→ Extracted text
============

NATO’s Nuclear Policy as Part of a Revitalized Deterrence Strategy
NATO’s strategy for transatlantic security, throughout the Cold War and to the present day, has been based on deterrence of potential adversaries through a mixture of both conventional and nuclear forces. A coherent and effective deterrence and defense policy depends on both aspects, especially at a time when Russia’s nuclear behavior is presenting significant challenges for NATO. Moscow exercises its nuclear forces heavily, focusing on the transition from a conventional to a nuclear contingency. Its evolved nuclear doctrine, combined with increasingly intimidating rhetoric, creates concerns that Russia might lower the threshold for using nuclear weapons. Moscow’s likely violation of the Intermediate-Range Nuclear Forces (INF) Treaty puts in jeopardy the stabilizing factor of U.S.-Russian arms control efforts. All these issues raise serious questions and require renewed attention to the nuclear component of NATO’s deterrent. NATO should not try to mirror Russia’s increasingly irresponsible nuclear behavior. Instead, it is time for NATO to develop a clearer nuclear declaratory policy to complement the steps underway to strengthen NATO’s conventional forces.
Since the annexation of Crimea and deployment of Russian forces in eastern Ukraine in 2014, NATO has rediscovered deterrence, actively reviewing and beginning to strengthen its defense posture to dissuade Russia from challenging NATO’s territorial integrity or attempting to coerce a NATO ally. The concurrent public recognition of these challenges has been an important factor in strengthening national responses. Yet this effort has so far centered mainly on redressing the conventional imbalance through a combination of increased forward forces and expanded NATO capacity for reinforcement of vulnerable allies in places where Russia has a local conventional advantage, for example in Poland or the Baltic countries.
Maintaining the military capacity either to deny Russia territorial gains or to impose a significant military cost to any aggression is critical to deterring Russian adventurism against NATO territory and providing NATO with more viable conventional response options than it currently possesses, were Russia to instigate a local conflict.

============

→ Activities
- 1) Condense the paragraph of the NATO deterrence text that begins "Since the annexation of Crimea" into a shorter version that keeps its main facts.
- 2) Write out the passage of the NATO deterrence text that starts at the words "Since the annexation" and ends after "the Baltic countries.".

→ Supplied material

============

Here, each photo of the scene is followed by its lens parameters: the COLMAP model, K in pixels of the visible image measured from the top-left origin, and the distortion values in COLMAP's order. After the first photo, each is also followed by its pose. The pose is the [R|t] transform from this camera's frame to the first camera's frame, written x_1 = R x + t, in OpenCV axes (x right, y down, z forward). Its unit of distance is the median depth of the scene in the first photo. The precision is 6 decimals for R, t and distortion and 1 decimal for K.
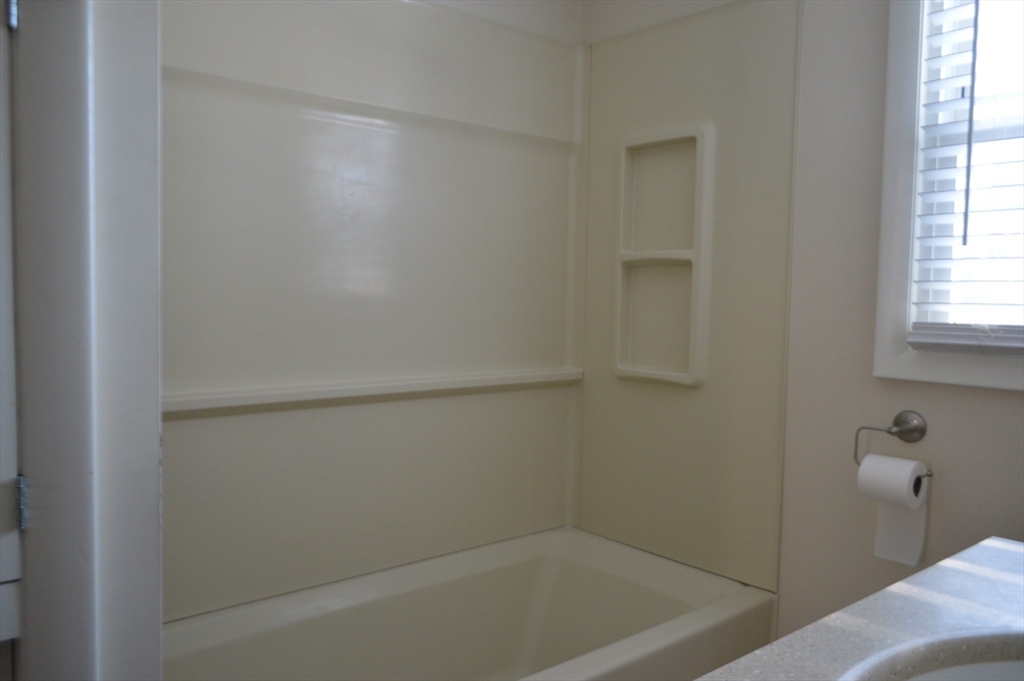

============

→ Numbered responses
- 1) After Russia annexed Crimea and deployed forces in eastern Ukraine in 2014, NATO refocused on deterrence. It began reviewing and strengthening its defense posture to dissuade Russia from threatening allied territory or coercing an ally, and public recognition of these challenges helped strengthen national responses. So far, the effort has mainly addressed the conventional imbalance by adding forward forces and expanding NATO's ability to reinforce vulnerable allies where Russia holds a local conventional advantage, such as Poland and the Baltic countries.

- 2)
Since the annexation of Crimea and deployment of Russian forces in eastern Ukraine in 2014, NATO has rediscovered deterrence, actively reviewing and beginning to strengthen its defense posture to dissuade Russia from challenging NATO’s territorial integrity or attempting to coerce a NATO ally. The concurrent public recognition of these challenges has been an important factor in strengthening national responses. Yet this effort has so far centered mainly on redressing the conventional imbalance through a combination of increased forward forces and expanded NATO capacity for reinforcement of vulnerable allies in places where Russia has a local conventional advantage, for example in Poland or the Baltic countries.